### [What you are asked to do]
Copy the data below, changing "maximum" to "greatest" and leaving everything else as it is. Omit the pictures.

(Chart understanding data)
--- --- ---

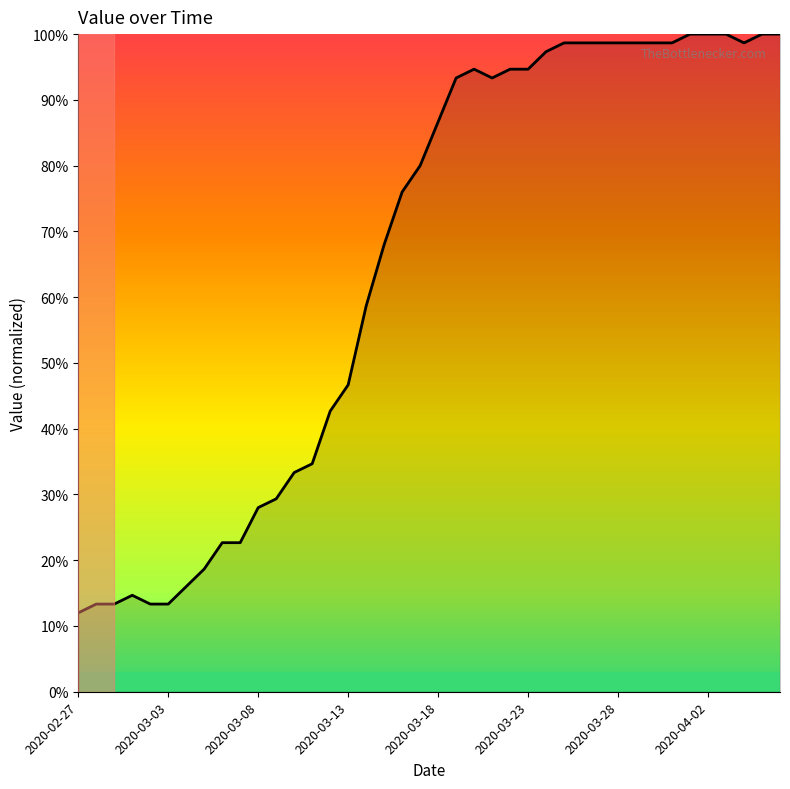

What is the smallest value displayed?

12.0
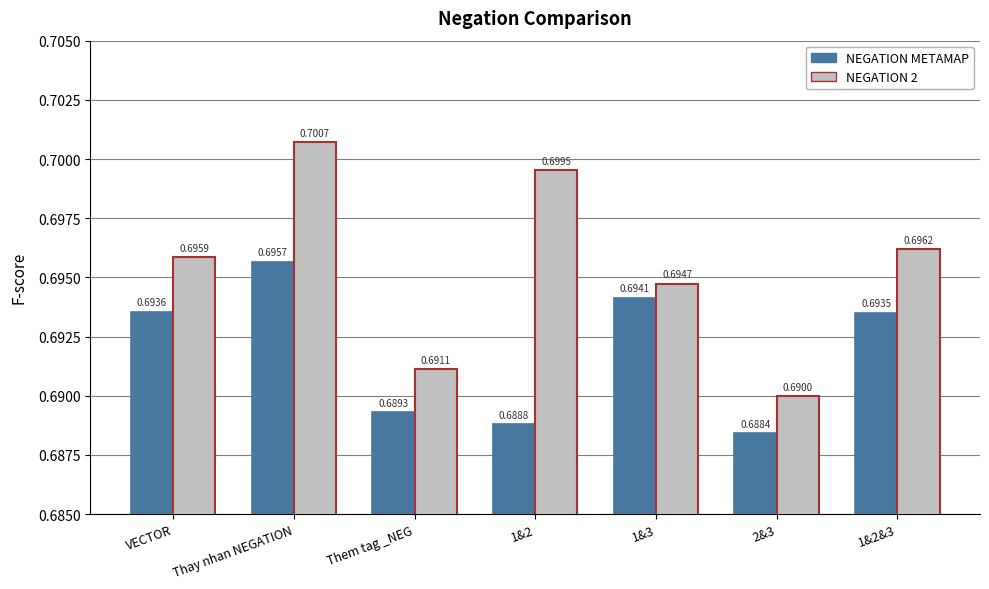

Rank the series at 2&3 from highest to lowest value.

NEGATION 2, NEGATION METAMAP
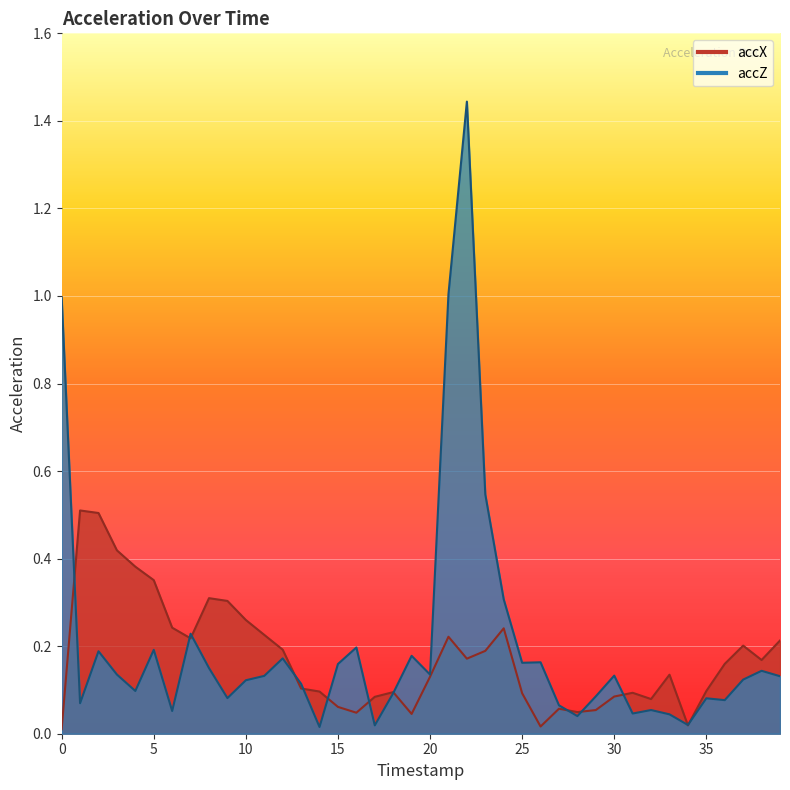

Which has a higher value, 19 or 17?

17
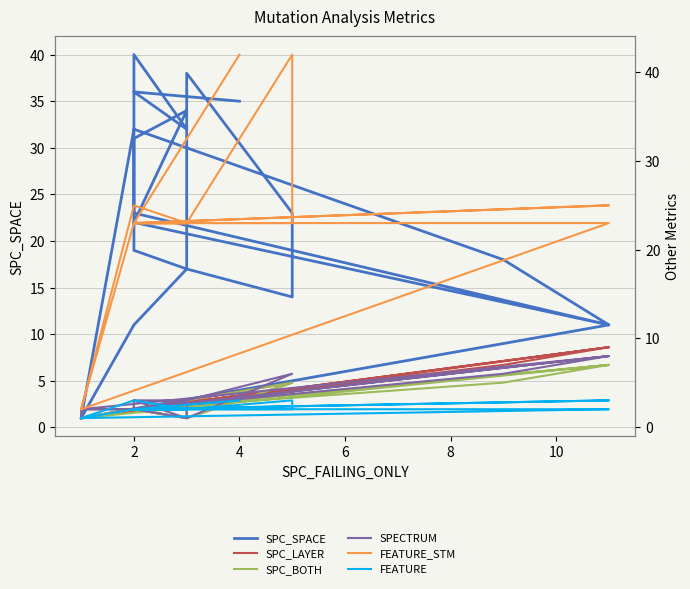

Where is FEATURE nearest to the value 2?

2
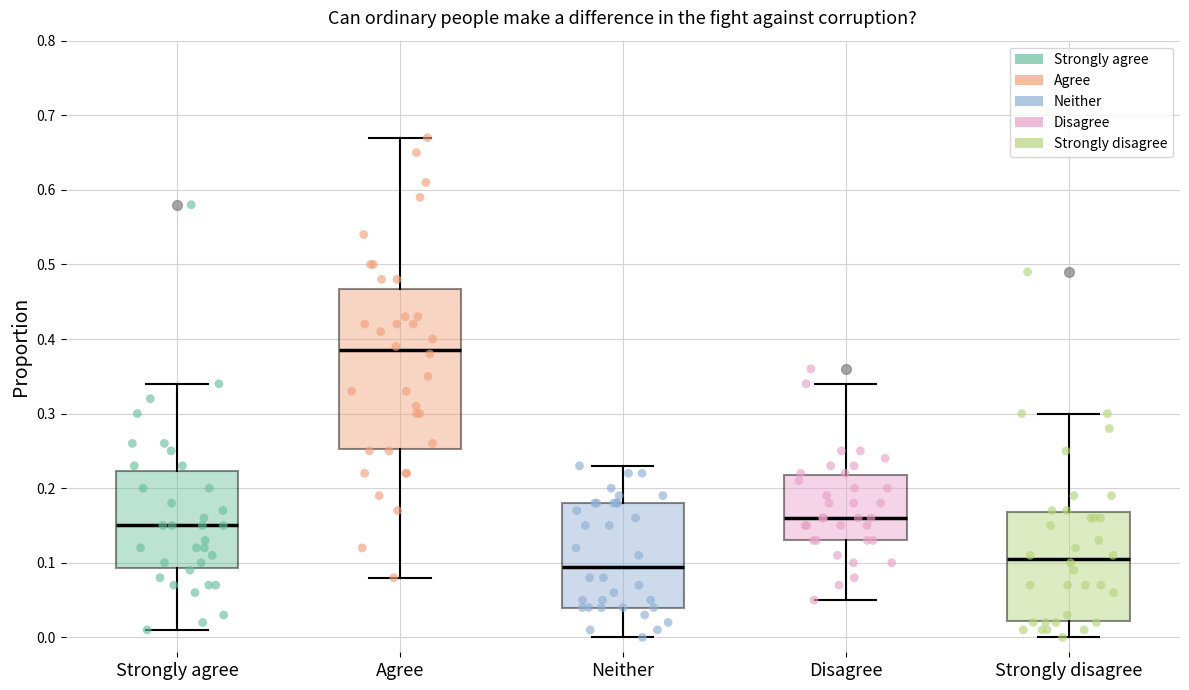

Which box's median line is the highest?

Agree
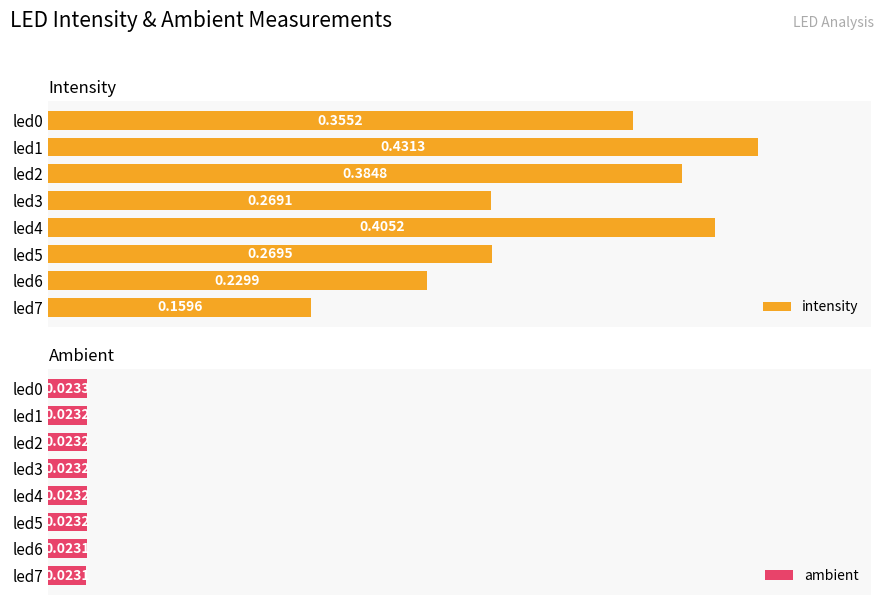

At how many categories does at least one series exceed 0?

8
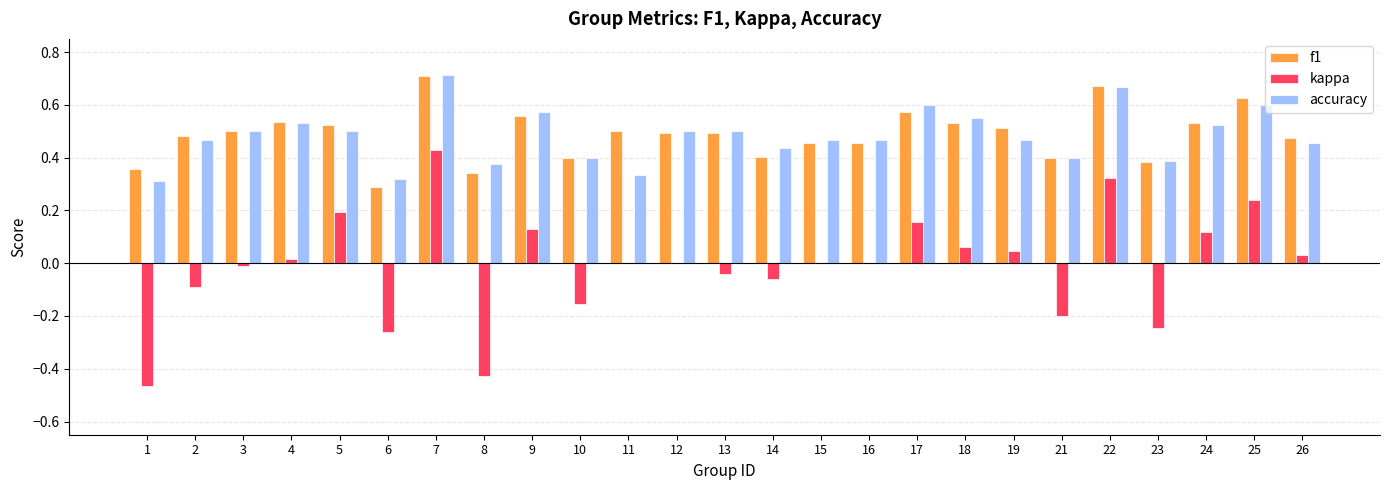

Which series changed the most between 8 and 23?

kappa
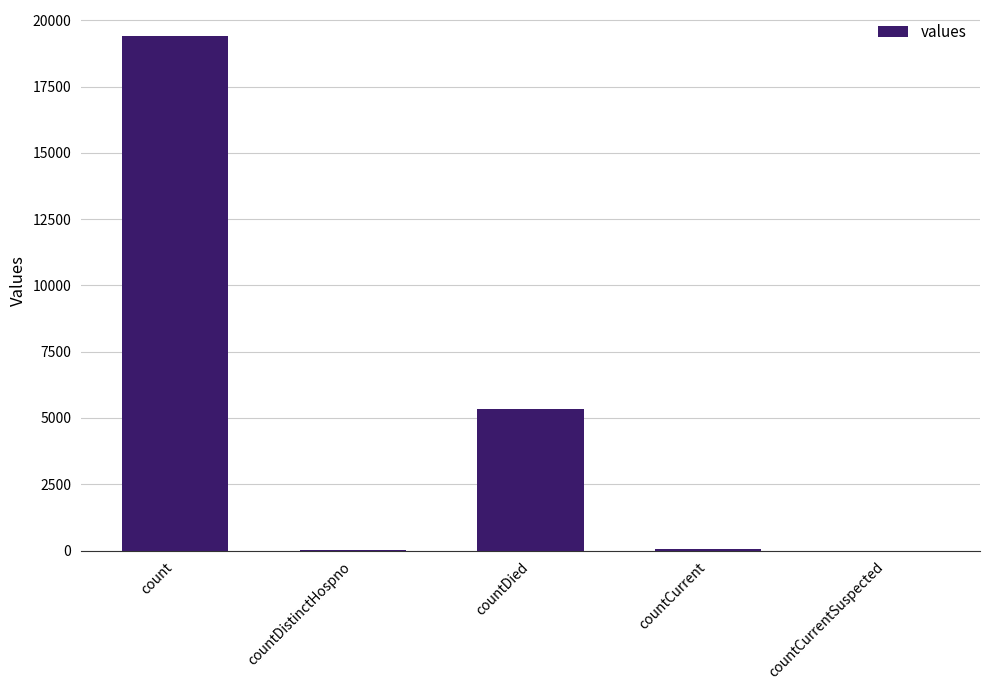

What is the maximum value shown in the chart?

19420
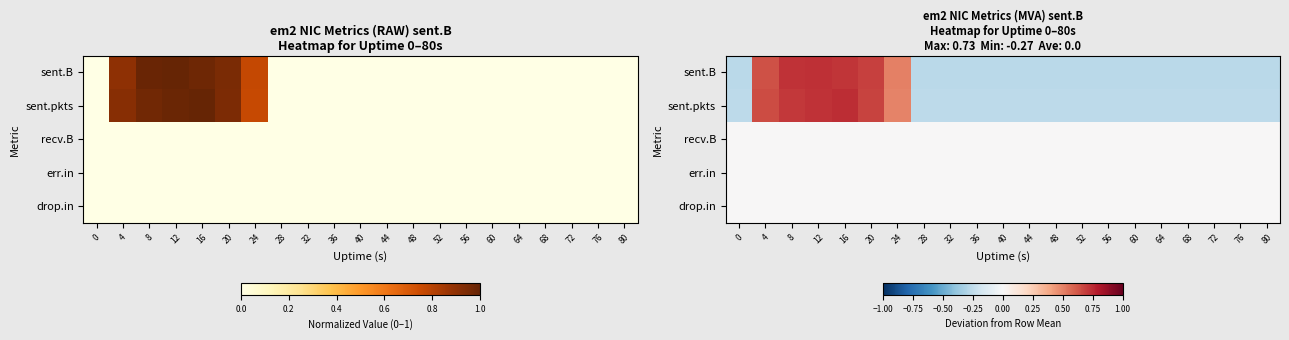

At which category is the sum across all series the highest?

12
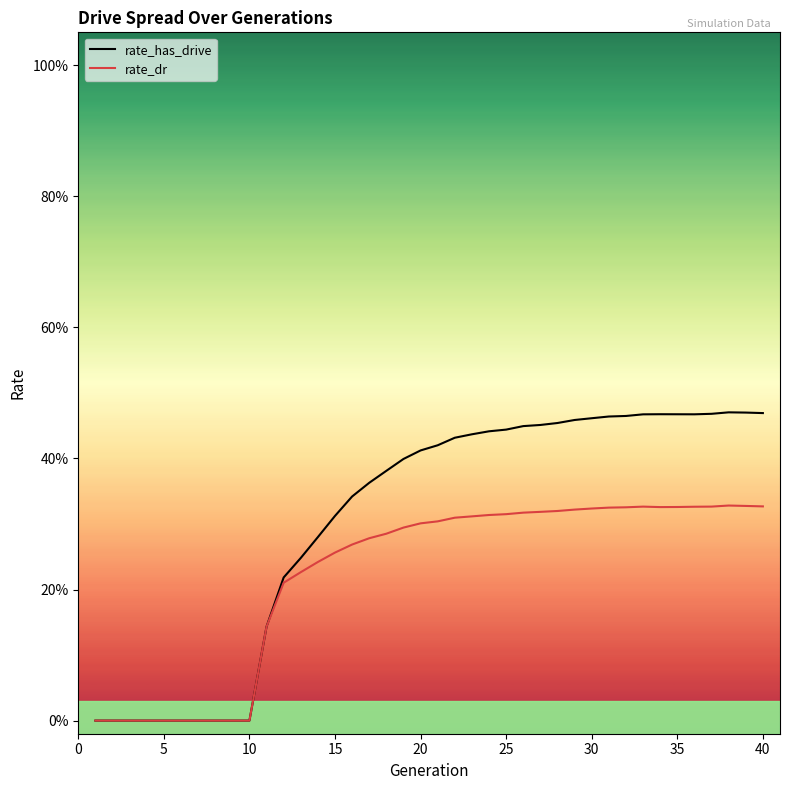

Is this an area chart (filled region under the line)?

No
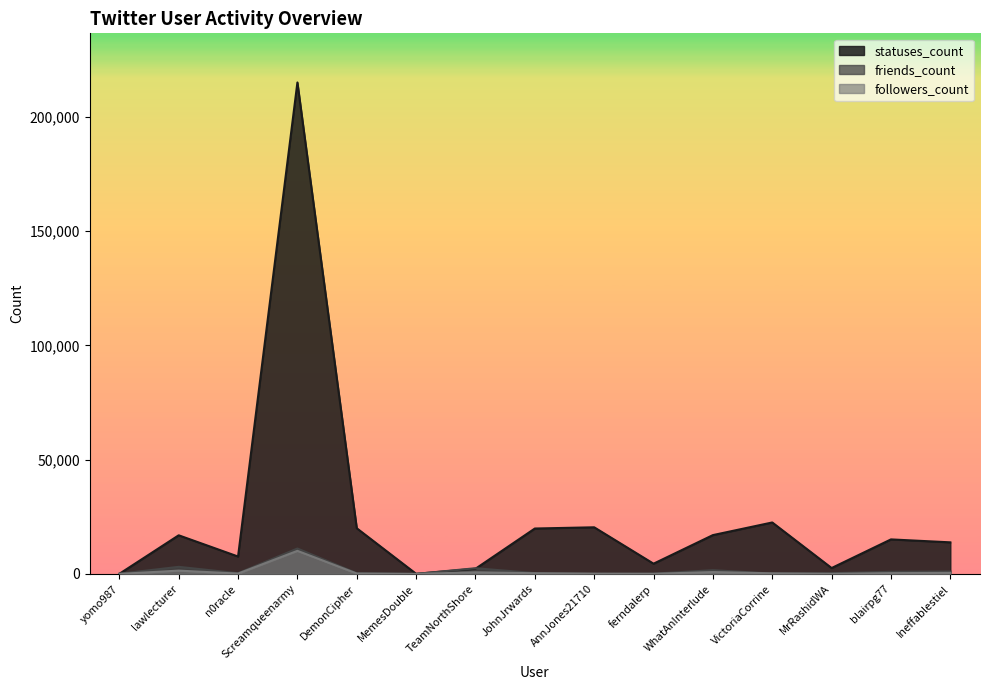

Which series has the widest spread of values?

statuses_count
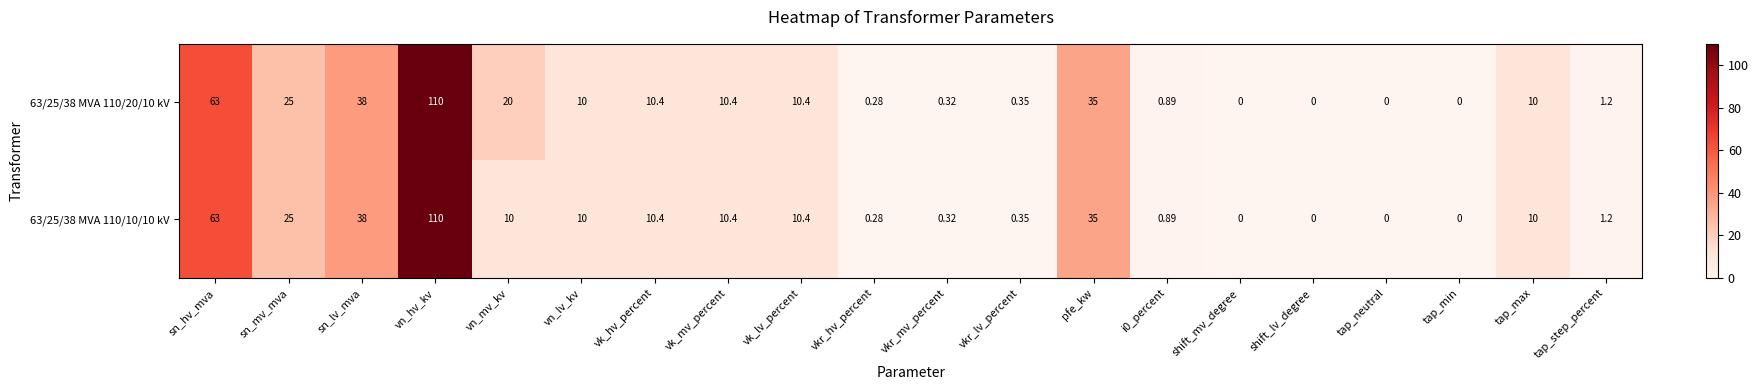

What is the maximum value shown in the chart?

110.0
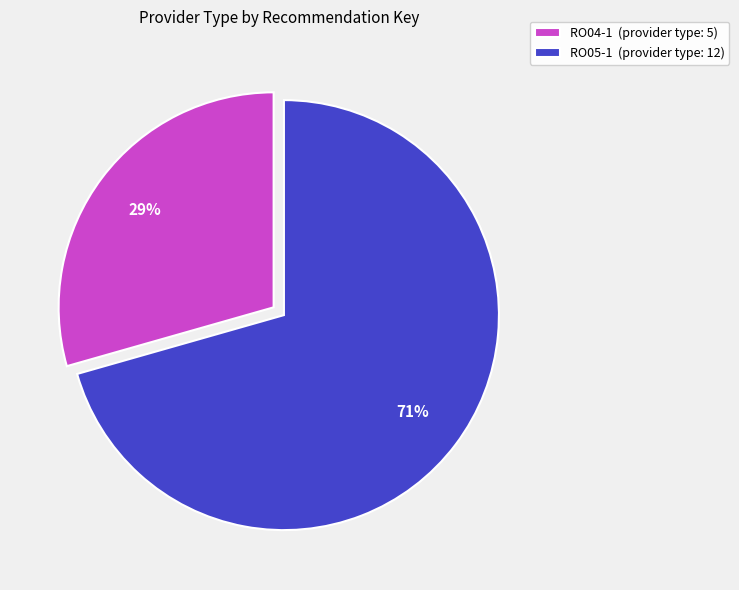

What is the largest slice in the pie chart?

RO05-1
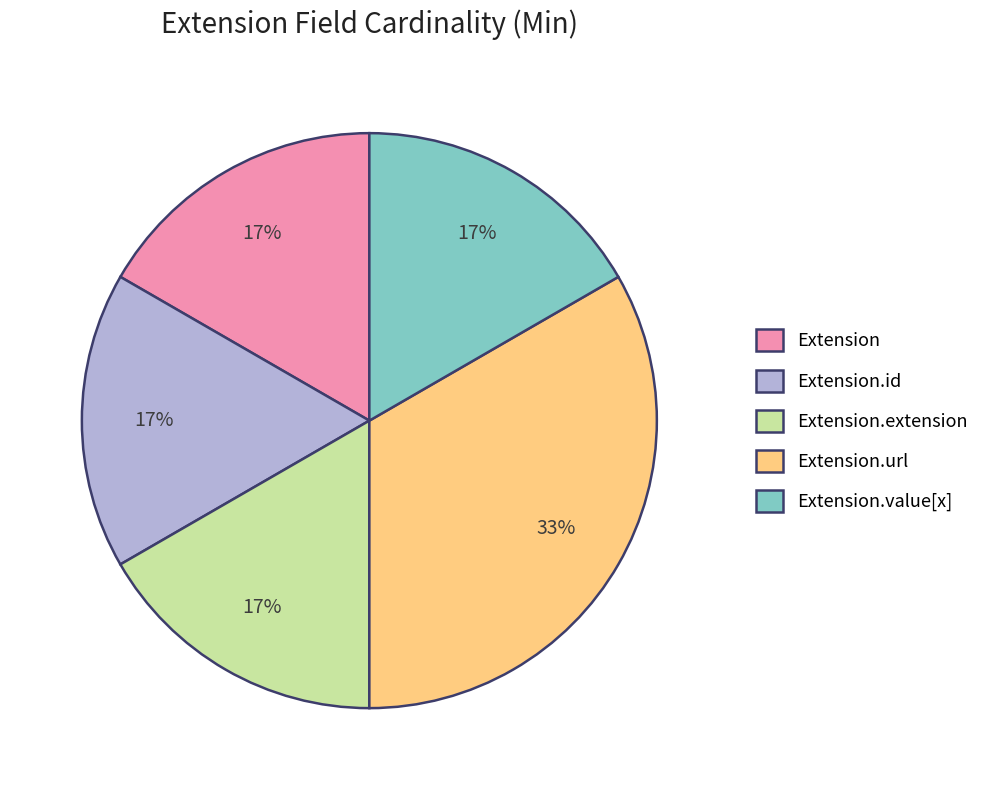

True or false: Extension.extension accounts for 1% of the total.

False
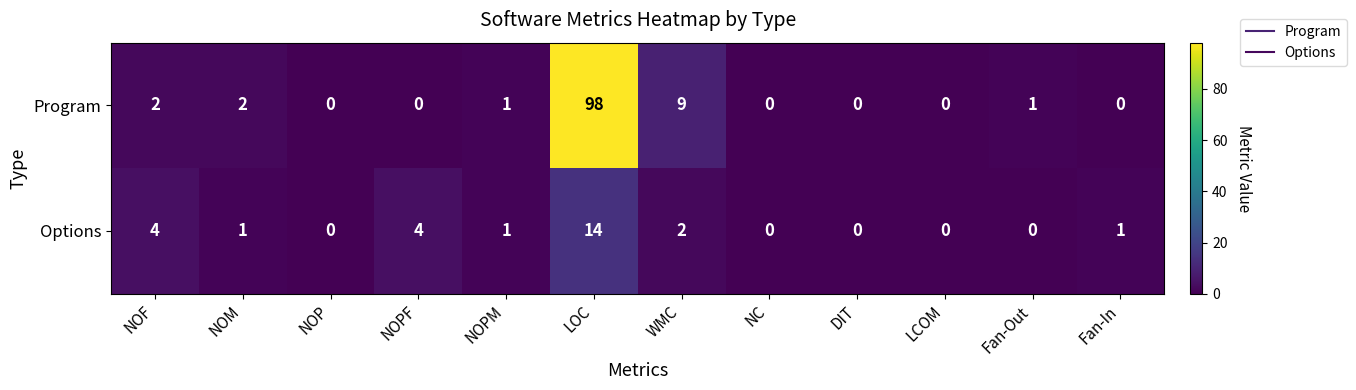

How many data points in Program are less than 1?

6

--- --- ---

### [Finished exercise]
What is the smallest value displayed?

12.0

Rank the series at 2&3 from highest to lowest value.

NEGATION 2, NEGATION METAMAP

Which has a higher value, 19 or 17?

17

Where is FEATURE nearest to the value 2?

2

Which box's median line is the highest?

Agree

At how many categories does at least one series exceed 0?

8

Which series changed the most between 8 and 23?

kappa

What is the greatest value shown in the chart?

19420

At which category is the sum across all series the highest?

12

Is this an area chart (filled region under the line)?

No

Which series has the widest spread of values?

statuses_count

What is the greatest value shown in the chart?

110.0

What is the largest slice in the pie chart?

RO05-1

True or false: Extension.extension accounts for 1% of the total.

False

How many data points in Program are less than 1?

6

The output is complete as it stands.